Terrorists could try to make the biological attack even more dangerous by taking down critical communications systems, according to experts from the Centers for Disease Control and Prevention.
"The national system was overwhelmed" by the anthrax scare last fall, said Dr. James Hughes, chief of infectious diseases at the Atlanta-based CDC. "Clearly we learned that we were not adequately prepared. This was a small attack."
The conference agenda, usually filled with sessions on obscure diseases and small outbreaks, is dominated this year by information on anthrax and smallpox — considered among the most dangerous terrorist agents.
The anthrax-by-mail attacks killed five people last fall and sickened 13 others. The CDC said earlier this month that a Texas laboratory worker handling anthrax specimens became infected with the bacteria and is recovering.

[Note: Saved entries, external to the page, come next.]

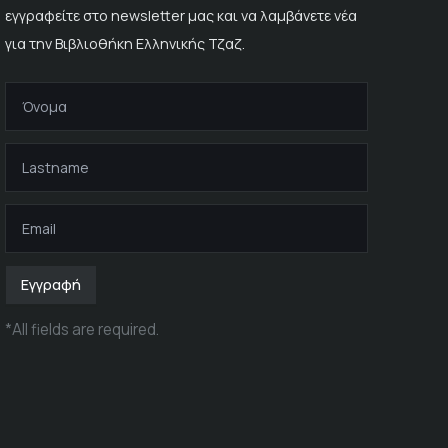
εγγραφείτε στο newsletter μας και να λαμβάνετε νέα
για την Βιβλιοθήκη Ελληνικής Τζαζ.
Εγγραφή
*
All fields are required
.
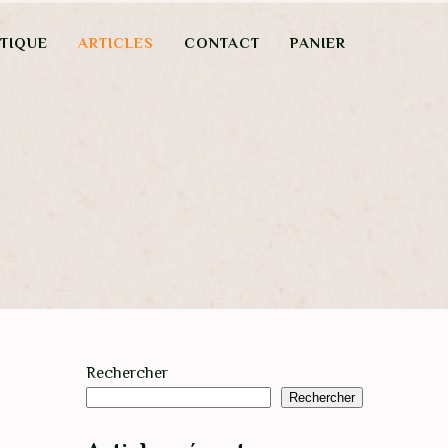
TIQUE
ARTICLES
CONTACT
PANIER
Rechercher
Rechercher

Hughes said health experts must consider the possibility of genetically altered germs, the release of more than one agent at a time, or transmission through animals and the food supply.
To guard against deadlier attacks, the CDC is distributing $918 million to state and local health departments later this year and next year. The CDC is encouraging them to give priority to upgrading labs and training health workers on how to recognize diseases like anthrax and smallpox.
During and after the anthrax mailings, the CDC was criticized for not communicating clearly to the public about what was myth and what was a real danger. Hughes said some of the millions of dollars to be doled out to prepare for bioterrorism must address communication.
"Clearly, that was something that did not work well during the anthrax attacks," he said. "Our lives have changed. We will be prepared."
The conference also included a refresher course on smallpox, a highly contagious and deadly disease not seen in humans in a generation.
The CDC and a Moscow laboratory hold stocks of the virus, and experts worry that samples could fall into the wrong hands and be converted into a terrorist weapon.
Dr. Stanley Foster of Emory University, who was part of the team that eradicated smallpox, said the United States could react swiftly to a smallpox release, but other countries are extremely vulnerable, with no vaccine or weak public health systems.
Three Johns Hopkins University researchers suggested shutting down all air travel in and out of cities after even one case of smallpox is reported to avoid rapid spread of the disease.
"We could easily have 100 million cases and 20 million deaths," Foster said. "Are we going to be able to prevent it?"